■ PROBLEM REQUIREMENTS: Would you retype the listing below exactly as given?

┌─ DATA

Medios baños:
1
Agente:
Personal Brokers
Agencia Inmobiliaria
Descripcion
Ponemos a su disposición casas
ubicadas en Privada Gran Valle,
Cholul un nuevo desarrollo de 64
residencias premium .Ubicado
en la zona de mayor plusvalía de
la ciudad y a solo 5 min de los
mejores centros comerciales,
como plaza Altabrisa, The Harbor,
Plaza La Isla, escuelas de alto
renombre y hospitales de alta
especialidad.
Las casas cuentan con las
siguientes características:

└─

■ RESULT FOR THIS EXERCISE:
Medios baños:
1
Agente:
Personal Brokers
Agencia Inmobiliaria
Descripcion
Ponemos a su disposición casas
ubicadas en Privada Gran Valle,
Cholul un nuevo desarrollo de 64
residencias premium .Ubicado
en la zona de mayor plusvalía de
la ciudad y a solo 5 min de los
mejores centros comerciales,
como plaza Altabrisa, The Harbor,
Plaza La Isla, escuelas de alto
renombre y hospitales de alta
especialidad.
Las casas cuentan con las
siguientes características:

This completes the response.